Andreas Tylden: Yes of course. I’m sick of having to pay to play. If I’d only knew how much I’ve actually spent over the years I’d probably quit right away. Though for me I can’t stop playing. This is my reason for living, and that is worth paying for.

Jason: Is it the modern version of tape-trading?

Andreas Tylden: In many ways yes, but I’d like to say no because tape trading still exists.

Jason: Which do you prefer, CD, vinyl, or MP3?

Andreas Tylden: I prefer vinyl by a long shot. I stopped buying CDs a couple of years ago because I had to move to a smaller apartment (quite ironic as I buy more vinyl than ever). When it comes to the digital side of things I absolutely can’t live without Spotify which is a blessing from Belzeebub Himself.

Jason: What does the future hold for Altaar? Is there more music in the pipeline?

Altaar - Band 2Andreas Tylden: I’ve started working on the follow up and I am very excited about the new material. I think it will surprise a lot of people and can’t wait to develop it further with the rest of the guys.

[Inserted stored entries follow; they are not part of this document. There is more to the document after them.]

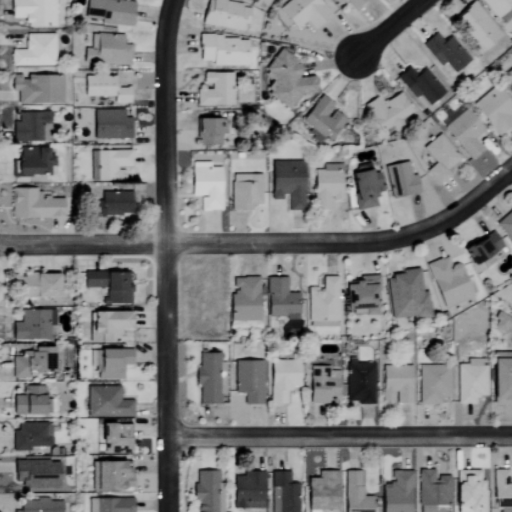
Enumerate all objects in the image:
building: (251, 0)
building: (349, 2)
building: (351, 2)
building: (498, 8)
building: (109, 11)
building: (33, 12)
building: (304, 12)
building: (303, 13)
building: (224, 14)
building: (475, 26)
road: (389, 28)
building: (106, 50)
building: (34, 51)
building: (222, 51)
building: (444, 52)
building: (285, 78)
building: (508, 84)
building: (420, 85)
building: (104, 88)
building: (36, 89)
building: (213, 90)
building: (493, 110)
building: (387, 112)
building: (322, 119)
building: (109, 125)
building: (29, 126)
building: (206, 132)
building: (463, 134)
building: (439, 159)
building: (32, 162)
building: (108, 165)
building: (400, 180)
building: (287, 184)
building: (204, 185)
building: (326, 186)
building: (364, 187)
building: (246, 193)
building: (110, 204)
building: (32, 205)
building: (505, 225)
road: (266, 243)
building: (480, 248)
road: (169, 255)
building: (447, 282)
building: (34, 286)
building: (108, 286)
building: (360, 296)
building: (405, 296)
building: (243, 299)
building: (280, 300)
building: (323, 301)
building: (500, 323)
building: (32, 325)
building: (106, 326)
building: (32, 363)
building: (112, 363)
building: (501, 377)
building: (209, 378)
building: (282, 379)
building: (248, 381)
building: (358, 383)
building: (470, 383)
building: (396, 384)
building: (433, 384)
building: (322, 385)
building: (30, 402)
building: (106, 403)
road: (343, 433)
building: (30, 436)
building: (114, 438)
building: (34, 474)
building: (110, 476)
building: (501, 490)
building: (247, 491)
building: (321, 491)
building: (432, 491)
building: (206, 492)
building: (282, 493)
building: (396, 493)
building: (109, 505)
building: (504, 511)
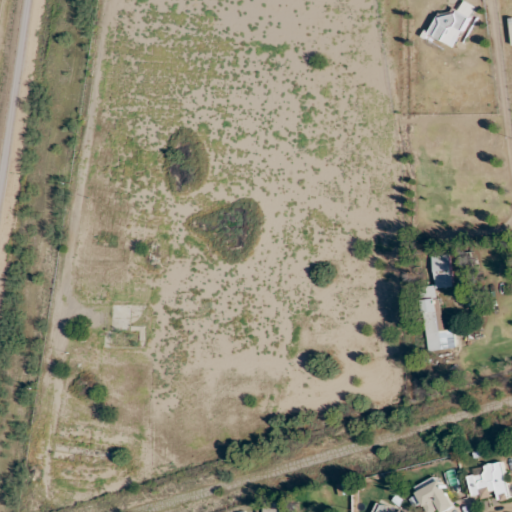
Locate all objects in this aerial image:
building: (452, 24)
road: (15, 99)
building: (442, 271)
building: (438, 326)
building: (489, 481)
building: (434, 495)
building: (276, 507)
building: (382, 508)
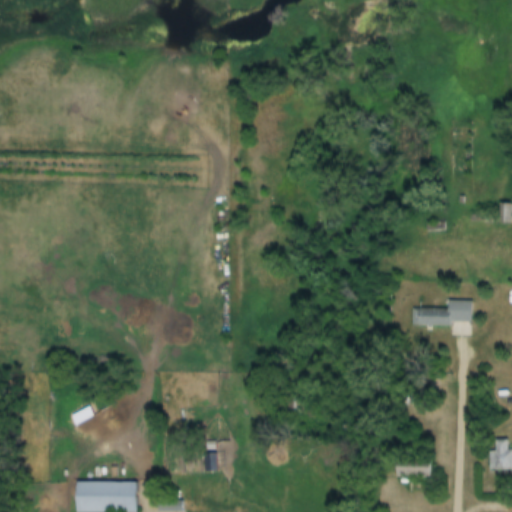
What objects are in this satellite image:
building: (505, 212)
building: (444, 314)
road: (462, 422)
building: (500, 455)
building: (209, 463)
building: (412, 468)
building: (105, 497)
road: (486, 506)
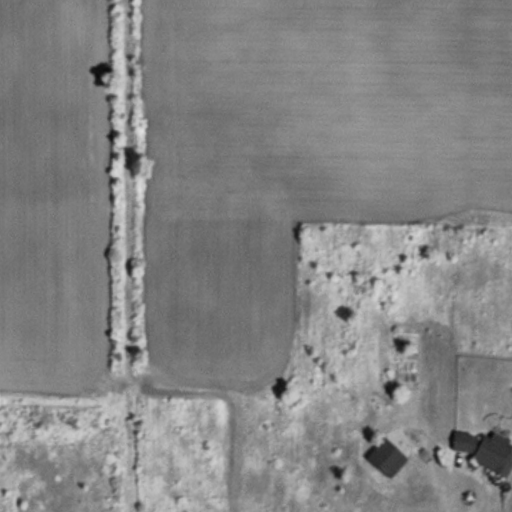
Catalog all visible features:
building: (476, 446)
road: (451, 510)
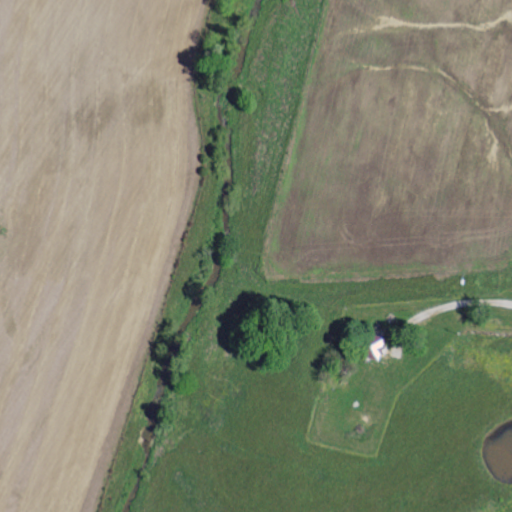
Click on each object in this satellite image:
road: (442, 308)
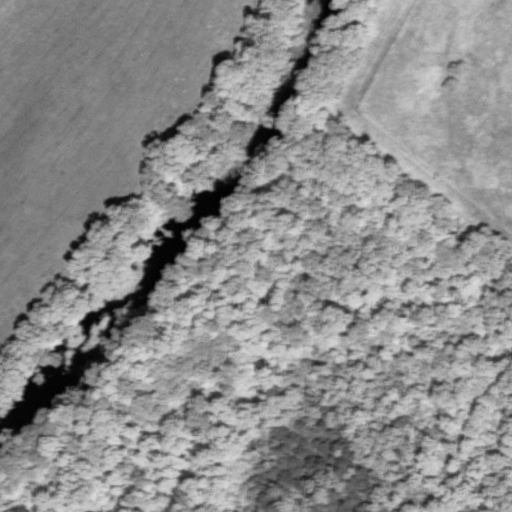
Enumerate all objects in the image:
river: (188, 232)
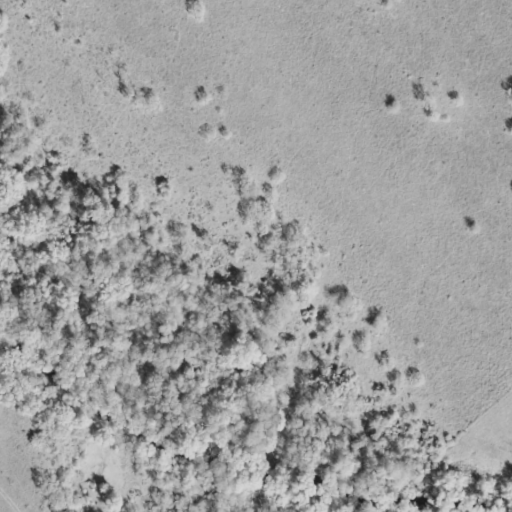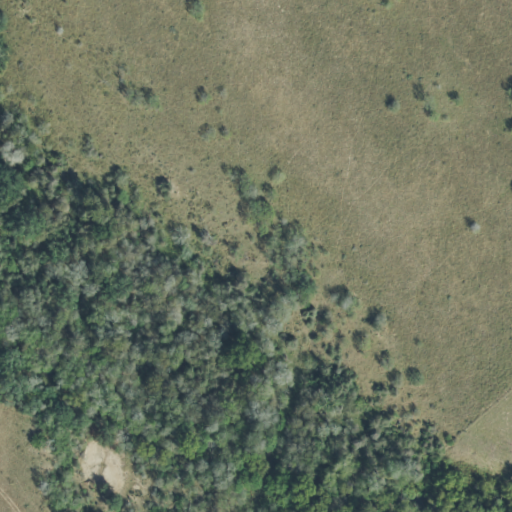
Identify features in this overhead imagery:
river: (230, 469)
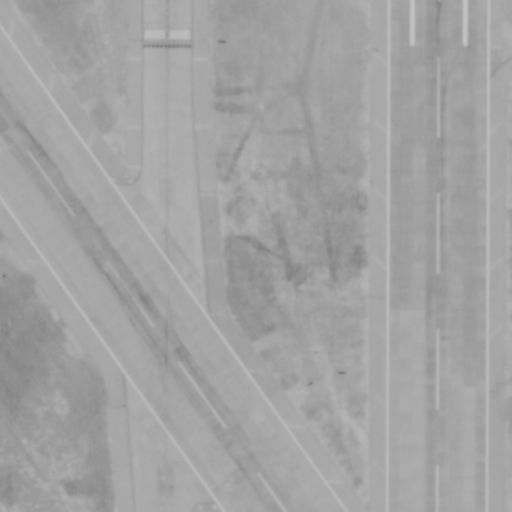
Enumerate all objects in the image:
airport taxiway: (464, 47)
airport: (255, 255)
airport taxiway: (167, 256)
airport runway: (441, 256)
airport runway: (142, 311)
airport taxiway: (150, 343)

Jason: What would be the ideal setting and/or venue for a live performance?

Andreas Tylden: We’re talking about doing a show on top of a mountain here in Norway (yes, on top of a mountain) this coming autumn. It would be very cool to film the show as well. If not ideal setting, it would be very cool.

Jason: Will Altaar perform live? Are you planning any tours or festival appearances? If so, will we be seeing you in the UK?

Andreas Tylden: Up until now, we’ve done a handful of shows in Norway, Europe and the States, but we’re not going to tour a hell of a lot. We will do a few selected show this summer and then see what happens. We’d love to play the UK. I haven’t played the UK for some years now and really miss it.

Jason: Thanks again for taking time out for this interview. Do you have any closing words for our readers?

Andreas Tylden: Thanks for doing the interview and showing interest in Altaar. Much appreciated. And, concerning shows, get in touch!